The Walking Dead: LONG DAY’S JOURNEY INTO NIGHT

Long Day’s Journey Into Night by Eugene O’Neill, New Repertory Theatre, Charles Mosesian Theater at the Arsenal Center for the Arts, 4/1/12-4/22/12, http://newrep.org/long_days.php.

Reviewed by Craig Idlebrook

(Watertown, MA) Inconvenient truths sometimes come from the mouth of the mad, from those with the least to lose.  From the most hopeless in the New Repertory Theatre’s unflinching drama Long Day’s Journey into Night, we receive the troubling message that you can’t outrun the past.  If the past is not dealt with, it can rise from the grave and overtake the present and the future.   Along with this, we also learn that perhaps you should ask your doctor about possible side effects before taking any new medication.

In this mostly autobiographical tale from tortured playwright Eugene O’Neill, we watch a family fall to pieces on a long summer day.  Addiction, bitterness and recrimination come bubbling to the surface with this loud and brash family, and the real horror is that one gets the feeling this isn’t the first time these folks have cycled through this tragedy.

No character escapes a hit from the pathetic stick in this play.  James Tyrone (Will Lyman) is a bitter and alcoholic actor and a malcontented patriarch who loves to berate his grown children.  Mary Cavan Tyrone (Karen MacDonald) is a nervous matriarch who is losing another round with morphine addiction.  James Jr. (Lewis D. Wheeler) is drinking his way to obscurity rather than shrinking in his father’s shadow, and young Edmund Tyrone (Nicholas Dillenburg) is trying out alcoholism while standing at the edge of a good case of consumption.  And that’s just the opening, folks!

The cast all take their roles to heart and keep the play from falling into the easy trap of melodrama that O’Neill has laid out for lesser productions.  Karen MacDonald especially should be commended for keeping her performance mainly on the rails while her character skids on and off them.  Director Scott Edmiston keeps the pace tight, yet allows for the uncomfortable silences of a group of people who realize that hell is other people.

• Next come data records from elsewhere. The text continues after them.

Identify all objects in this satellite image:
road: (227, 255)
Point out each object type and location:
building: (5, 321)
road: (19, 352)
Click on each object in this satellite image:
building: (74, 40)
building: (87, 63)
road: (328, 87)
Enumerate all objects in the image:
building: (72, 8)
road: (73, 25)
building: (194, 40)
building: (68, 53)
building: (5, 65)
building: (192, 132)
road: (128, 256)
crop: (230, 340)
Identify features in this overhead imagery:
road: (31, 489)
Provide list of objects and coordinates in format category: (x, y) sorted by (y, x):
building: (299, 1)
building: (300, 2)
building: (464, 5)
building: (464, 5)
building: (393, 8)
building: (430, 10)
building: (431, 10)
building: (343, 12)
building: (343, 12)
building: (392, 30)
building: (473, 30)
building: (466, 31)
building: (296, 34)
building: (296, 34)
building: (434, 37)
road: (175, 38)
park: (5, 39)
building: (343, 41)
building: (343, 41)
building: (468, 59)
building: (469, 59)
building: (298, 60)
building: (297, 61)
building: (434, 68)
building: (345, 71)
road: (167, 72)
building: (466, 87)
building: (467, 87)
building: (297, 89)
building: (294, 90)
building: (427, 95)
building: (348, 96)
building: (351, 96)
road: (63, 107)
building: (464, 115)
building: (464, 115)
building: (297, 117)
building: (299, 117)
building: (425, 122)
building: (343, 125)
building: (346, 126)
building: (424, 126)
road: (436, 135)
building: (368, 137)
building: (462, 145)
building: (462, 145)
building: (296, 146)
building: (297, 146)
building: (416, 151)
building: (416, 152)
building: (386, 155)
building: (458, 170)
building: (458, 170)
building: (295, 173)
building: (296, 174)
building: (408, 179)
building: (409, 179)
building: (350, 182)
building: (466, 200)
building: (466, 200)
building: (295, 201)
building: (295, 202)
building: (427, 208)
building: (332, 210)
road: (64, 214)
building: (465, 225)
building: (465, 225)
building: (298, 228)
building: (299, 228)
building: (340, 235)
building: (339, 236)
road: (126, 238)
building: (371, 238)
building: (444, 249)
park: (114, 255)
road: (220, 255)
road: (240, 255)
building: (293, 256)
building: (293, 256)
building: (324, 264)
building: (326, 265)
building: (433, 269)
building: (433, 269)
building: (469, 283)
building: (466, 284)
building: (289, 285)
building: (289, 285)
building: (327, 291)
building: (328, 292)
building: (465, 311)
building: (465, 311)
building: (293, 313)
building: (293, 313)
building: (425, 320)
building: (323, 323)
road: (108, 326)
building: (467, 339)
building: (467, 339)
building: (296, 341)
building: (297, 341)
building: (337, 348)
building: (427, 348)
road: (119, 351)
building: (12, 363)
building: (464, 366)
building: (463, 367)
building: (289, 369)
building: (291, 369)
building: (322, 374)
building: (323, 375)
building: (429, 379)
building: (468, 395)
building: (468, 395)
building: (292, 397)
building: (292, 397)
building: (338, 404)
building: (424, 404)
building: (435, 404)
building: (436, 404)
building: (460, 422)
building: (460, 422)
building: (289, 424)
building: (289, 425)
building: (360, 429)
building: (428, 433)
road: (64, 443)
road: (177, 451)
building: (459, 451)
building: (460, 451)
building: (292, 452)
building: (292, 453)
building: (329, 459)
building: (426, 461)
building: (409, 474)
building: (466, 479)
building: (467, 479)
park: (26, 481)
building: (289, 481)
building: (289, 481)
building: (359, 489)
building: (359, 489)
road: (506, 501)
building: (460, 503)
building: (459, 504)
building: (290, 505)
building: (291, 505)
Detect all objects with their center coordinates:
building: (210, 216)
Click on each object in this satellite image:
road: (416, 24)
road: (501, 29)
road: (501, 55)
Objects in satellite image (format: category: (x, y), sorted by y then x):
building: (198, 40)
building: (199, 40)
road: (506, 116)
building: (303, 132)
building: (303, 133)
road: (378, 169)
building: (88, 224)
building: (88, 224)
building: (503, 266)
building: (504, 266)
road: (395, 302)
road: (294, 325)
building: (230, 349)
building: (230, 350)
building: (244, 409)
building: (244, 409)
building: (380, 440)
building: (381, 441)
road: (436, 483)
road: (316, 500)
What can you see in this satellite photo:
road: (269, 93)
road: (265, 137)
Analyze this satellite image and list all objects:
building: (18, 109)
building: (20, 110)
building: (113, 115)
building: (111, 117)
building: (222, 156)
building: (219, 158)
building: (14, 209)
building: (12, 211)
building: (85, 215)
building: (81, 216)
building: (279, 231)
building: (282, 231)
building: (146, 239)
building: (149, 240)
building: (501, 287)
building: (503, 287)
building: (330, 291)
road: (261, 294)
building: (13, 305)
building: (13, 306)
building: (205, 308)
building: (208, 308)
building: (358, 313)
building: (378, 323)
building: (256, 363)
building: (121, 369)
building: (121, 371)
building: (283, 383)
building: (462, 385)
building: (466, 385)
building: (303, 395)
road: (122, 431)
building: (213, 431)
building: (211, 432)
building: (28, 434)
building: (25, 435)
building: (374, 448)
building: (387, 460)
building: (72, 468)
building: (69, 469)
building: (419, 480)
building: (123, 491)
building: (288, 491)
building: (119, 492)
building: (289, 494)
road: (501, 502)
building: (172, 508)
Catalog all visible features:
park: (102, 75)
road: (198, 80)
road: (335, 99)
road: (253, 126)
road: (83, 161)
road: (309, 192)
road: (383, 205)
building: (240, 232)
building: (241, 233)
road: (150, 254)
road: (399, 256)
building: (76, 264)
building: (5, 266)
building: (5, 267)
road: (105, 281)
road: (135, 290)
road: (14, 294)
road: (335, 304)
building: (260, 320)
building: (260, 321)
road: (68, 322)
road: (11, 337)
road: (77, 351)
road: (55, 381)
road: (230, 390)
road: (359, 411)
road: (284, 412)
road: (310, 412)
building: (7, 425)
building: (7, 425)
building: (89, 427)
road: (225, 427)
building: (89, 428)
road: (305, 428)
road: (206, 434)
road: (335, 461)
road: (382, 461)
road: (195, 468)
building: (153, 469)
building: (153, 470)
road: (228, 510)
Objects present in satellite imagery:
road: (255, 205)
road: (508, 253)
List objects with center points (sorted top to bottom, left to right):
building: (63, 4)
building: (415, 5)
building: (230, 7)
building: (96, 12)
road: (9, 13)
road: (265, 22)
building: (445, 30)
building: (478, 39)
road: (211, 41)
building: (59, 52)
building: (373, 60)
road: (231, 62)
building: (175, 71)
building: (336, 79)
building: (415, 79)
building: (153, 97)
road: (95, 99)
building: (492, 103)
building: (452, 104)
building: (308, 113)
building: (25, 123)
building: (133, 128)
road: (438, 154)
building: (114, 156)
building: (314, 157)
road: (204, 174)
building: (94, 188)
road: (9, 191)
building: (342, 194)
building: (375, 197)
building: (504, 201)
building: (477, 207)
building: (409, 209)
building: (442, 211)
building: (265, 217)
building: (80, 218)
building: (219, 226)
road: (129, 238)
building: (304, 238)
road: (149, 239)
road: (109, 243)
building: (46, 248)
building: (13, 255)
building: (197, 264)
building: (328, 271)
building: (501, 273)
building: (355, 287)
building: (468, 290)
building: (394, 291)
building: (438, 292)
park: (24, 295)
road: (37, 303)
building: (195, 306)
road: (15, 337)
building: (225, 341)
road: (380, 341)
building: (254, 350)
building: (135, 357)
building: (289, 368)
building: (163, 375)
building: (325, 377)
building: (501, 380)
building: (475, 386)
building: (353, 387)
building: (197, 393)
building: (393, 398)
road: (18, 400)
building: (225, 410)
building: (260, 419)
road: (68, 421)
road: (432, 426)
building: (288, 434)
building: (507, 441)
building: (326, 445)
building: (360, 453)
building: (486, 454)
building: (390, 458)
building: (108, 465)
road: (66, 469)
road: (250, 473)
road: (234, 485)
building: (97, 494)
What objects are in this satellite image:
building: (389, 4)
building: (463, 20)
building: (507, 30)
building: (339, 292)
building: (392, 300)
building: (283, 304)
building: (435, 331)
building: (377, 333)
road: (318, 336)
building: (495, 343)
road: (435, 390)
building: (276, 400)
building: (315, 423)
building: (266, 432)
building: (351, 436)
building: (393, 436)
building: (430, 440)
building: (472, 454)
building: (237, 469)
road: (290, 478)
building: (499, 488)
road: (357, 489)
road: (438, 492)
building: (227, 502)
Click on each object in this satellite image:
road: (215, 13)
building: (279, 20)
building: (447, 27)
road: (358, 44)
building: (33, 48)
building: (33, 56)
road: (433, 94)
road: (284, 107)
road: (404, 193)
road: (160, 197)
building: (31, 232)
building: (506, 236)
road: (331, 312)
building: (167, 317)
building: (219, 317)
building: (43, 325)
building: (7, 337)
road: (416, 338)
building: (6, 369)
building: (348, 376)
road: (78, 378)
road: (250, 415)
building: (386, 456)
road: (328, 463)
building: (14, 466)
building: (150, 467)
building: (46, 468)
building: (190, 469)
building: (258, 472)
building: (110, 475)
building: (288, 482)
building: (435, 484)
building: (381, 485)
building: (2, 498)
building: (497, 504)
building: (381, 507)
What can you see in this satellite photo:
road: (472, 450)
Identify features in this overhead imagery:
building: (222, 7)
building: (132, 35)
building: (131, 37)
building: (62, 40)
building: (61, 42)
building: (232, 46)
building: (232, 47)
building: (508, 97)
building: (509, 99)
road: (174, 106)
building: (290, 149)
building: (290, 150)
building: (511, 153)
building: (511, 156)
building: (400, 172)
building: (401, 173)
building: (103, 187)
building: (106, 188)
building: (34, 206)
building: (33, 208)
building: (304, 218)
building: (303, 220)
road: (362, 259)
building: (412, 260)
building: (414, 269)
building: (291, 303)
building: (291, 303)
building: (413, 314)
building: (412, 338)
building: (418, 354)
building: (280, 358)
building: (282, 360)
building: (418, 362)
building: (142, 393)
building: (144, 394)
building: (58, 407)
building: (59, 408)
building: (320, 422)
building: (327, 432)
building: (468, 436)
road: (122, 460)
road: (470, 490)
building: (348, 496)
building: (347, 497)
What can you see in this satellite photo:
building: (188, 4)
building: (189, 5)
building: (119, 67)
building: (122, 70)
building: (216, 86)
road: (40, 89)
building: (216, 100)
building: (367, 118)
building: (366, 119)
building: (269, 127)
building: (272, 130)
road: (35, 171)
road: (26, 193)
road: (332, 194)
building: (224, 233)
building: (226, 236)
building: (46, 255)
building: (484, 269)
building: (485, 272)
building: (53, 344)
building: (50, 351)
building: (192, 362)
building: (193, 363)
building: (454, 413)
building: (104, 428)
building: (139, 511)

The music is haunting enough and the set does a fine job in general, providing what at first looks like a nice open and airy space, but on further inspection is a threadbare prison. It should be noted here though that this house doesn’t look sturdy enough for the door-slamming that must occur.  It seems incongruous that a household of passionate drunks seem to always be quietly closing the door, but maybe that’s just the way they roll.

If this all seems like damning with faint praise that’s because my fault with this play lies squarely with playwright O’Neill.

(It should be noted that I am fully aware I am probably just not “getting” his writing.  After all, the man won a Pulitzer and is considered a great American playwright.  I am a freelance reporter who often writes about fishing policy.  Judge the messenger and take the next paragraph with a grain of salt.)

Writing this play at a time of extreme hopelessness, while struggling with a debilitating neurological condition and having lost two sons to suicide and disowned a daughter, O’Neill seems out to settle some scores, if not with his family, then with optimists everywhere.  He achieves fine realism in this script, but the action is so circular and pitiful that I fail to see the point in inflicting it on others.  If I wanted the same ridiculous family arguments and foibles, I could just go to my childhood home in Ohio.  Instead, I’m a prisoner in his home, which is far, far worse.

Hey, maybe O’Neill was just out to make us all feel better at our next family reunions.  If so, mission accomplished!